Avoiding Missteps in Month-over-Month Cloud Spend Analysis
Every March, FinOps teams notice a familiar trend: AWS cloud costs look higher than in February. Alarms go off. Slack threads light up. Engineers are asked to investigate usage spikes. But often, there’s no actual inefficiency — just a calendar quirk that gets overlooked.
The Problem: Misleading Comparisons
It’s easy to fall into the trap of comparing March spend to February and assuming something went wrong. But here’s the catch:
- February has only 28 or 29 days.
- March has 31 days.
That’s a 10.7% increase in time — more hours to run workloads, more days to accumulate storage costs, more time for on-demand resources to tick away. If your usage patterns are consistent, you should expect a higher bill in March.
The Insight: Time Skews Spend
Month-over-month cost analysis without accounting for time is fundamentally flawed.
Cloud bills are a function of time-based consumption. A longer month means more hours for EC2 instances, EBS volumes, and Lambda invocations to run — even if nothing else changes.
This is why absolute spend comparisons can mislead stakeholders. They might think spend is increasing due to inefficiencies, but often it’s just the month being longer.
The FinOps Fix: Normalize for Time
Use 730 Hours as a Standard Baseline
One solution is to normalize cloud costs using a time-based metric. FinOps teams often use 730 hours per month as a standard baseline (365 days ÷ 12 × 24 = 730). This smooths out month-length differences and allows for cleaner trend analysis.
Better Metrics:
- Cost per hour
- Cost per day
- Normalized monthly cost = total cost ÷ actual hours × 730
These are more reliable indicators of real usage shifts and efficiency changes.
Technical Example: Normalizing in Athena
If you’re working with AWS Cost and Usage Reports (CUR) in Athena, you can normalize costs using SQL. Here’s a simple query that calculates cost per day and normalized monthly cost:
SELECT
year,
month,
SUM(line_item_blended_cost) AS total_cost,
COUNT(DISTINCT DATE_TRUNC('day', line_item_usage_start_date)) AS days_in_month,
SUM(line_item_blended_cost) / COUNT(DISTINCT DATE_TRUNC('day', line_item_usage_start_date)) AS cost_per_day,
SUM(line_item_blended_cost) / (COUNT(DISTINCT DATE_TRUNC('day', line_item_usage_start_date)) * 24) * 730 AS normalized_monthly_cost
FROM
aws_cur_table
WHERE
product_product_code = 'AmazonEC2' -- or any service filter
AND year = 2024
GROUP BY
year, month
ORDER BY
year, month;
This approach helps identify real cost changes versus calendar-driven fluctuations.
Reporting Recommendations
To make this actionable in your reporting:
- Include normalized metrics like cost per day or per hour alongside total cost.
- Visualize both raw and normalized values in charts — bar graphs with dual axes work well.
- Educate stakeholders on why March costs more than February, even when nothing changed.
This isn’t just a reporting tweak — it’s a FinOps best practice for accurate budgeting, forecasting, and anomaly detection.
Optional Visualization
Consider a chart like this in your dashboard:
Month | Raw Spend | Normalized Cost (730 hrs) |
---|---|---|
February | $31,000 | $33,500 |
March | $34,000 | $33,600 |
This shows that while the March bill is higher, normalized cost is nearly flat — telling a much more accurate story.
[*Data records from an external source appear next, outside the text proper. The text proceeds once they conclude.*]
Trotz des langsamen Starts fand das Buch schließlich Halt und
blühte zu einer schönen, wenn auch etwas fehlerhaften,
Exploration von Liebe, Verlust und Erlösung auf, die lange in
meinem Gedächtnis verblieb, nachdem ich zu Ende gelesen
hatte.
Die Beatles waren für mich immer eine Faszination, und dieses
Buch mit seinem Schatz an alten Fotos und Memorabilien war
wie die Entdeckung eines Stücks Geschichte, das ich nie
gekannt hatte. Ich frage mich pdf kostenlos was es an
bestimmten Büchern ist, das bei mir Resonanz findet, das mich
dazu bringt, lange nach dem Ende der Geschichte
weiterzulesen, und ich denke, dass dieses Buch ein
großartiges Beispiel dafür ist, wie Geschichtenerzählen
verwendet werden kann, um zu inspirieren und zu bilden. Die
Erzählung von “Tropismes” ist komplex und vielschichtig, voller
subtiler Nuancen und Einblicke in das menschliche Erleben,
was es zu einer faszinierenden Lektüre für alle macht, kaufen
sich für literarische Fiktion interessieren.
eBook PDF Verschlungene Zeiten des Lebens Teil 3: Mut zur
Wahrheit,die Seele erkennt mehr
Call to Action: Make Normalization the Default
If you’re using Grafana, Looker Studio, Excel, or any other BI tool for FinOps, start adding normalized cost metrics into your dashboards. Set the expectation that trends should be viewed through the lens of time, not just dollars.
It’s a small shift, but it saves time, avoids miscommunication, and gives a clearer picture of what’s really happening in your cloud environment.